Confidence regulation using null-space of output embeddings

Chris Wendler, 06/31/24

Suppose the SVD spectrum of the output embedding matrix \(W\) is not full rank. Let’s call the space spanned by the singular vectors \(U\) and the null-space \(U^{\perp}\).

Since, \(\mathbb{R}^{d} = U \oplus U^{\perp}\) we can write any latent as a sum \(z = z_{U} + z_{U^{\perp}}\) with \(z_U \in U\) and \(z_{U^{\perp}} \in U^{\perp}\).

Let’s consider the output of the last transformer block \(z = z_{U} + z_{U^{\perp}}\) and let’s add \(t = t_{U^{\perp}} \in U^{\perp}\) to it. In essence, the decoding of \(z + t\) is performed by applying a normalization layer, roughly of the form, \(L(z + t) = \frac{z + t}{\|z + t\|}\) and a multiplication with the unembedding matrix \(W\) followed by the softmax operation.
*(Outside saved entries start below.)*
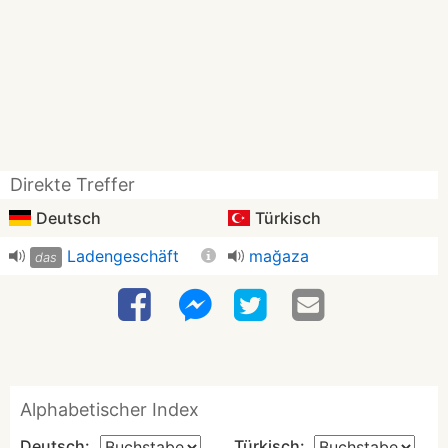
Direkte Treffer
Deutsch
Türkisch
Ladengeschäft
mağaza
das
Alphabetischer Index
Deutsch:
Türkisch:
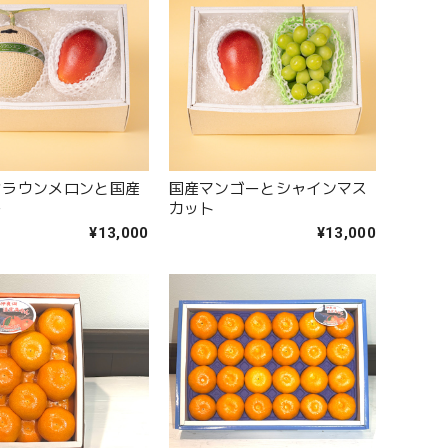
クラウンメロンと国産
国産マンゴーとシャインマス
ー
カット
¥13,000
¥13,000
Thus, we have \(W L(z + t) = \frac{1}{\|z + t\|} W (z + t) = \frac{1}{\|z + t\|} W z_U,\) in which the last equality holds because \(t\) and \(z_{U^{\perp}}\) are both in \(U^{\perp}\).

As can be seen, adding energy to the null space of \(W\) is effectively increasing the temperature of the next token distribution.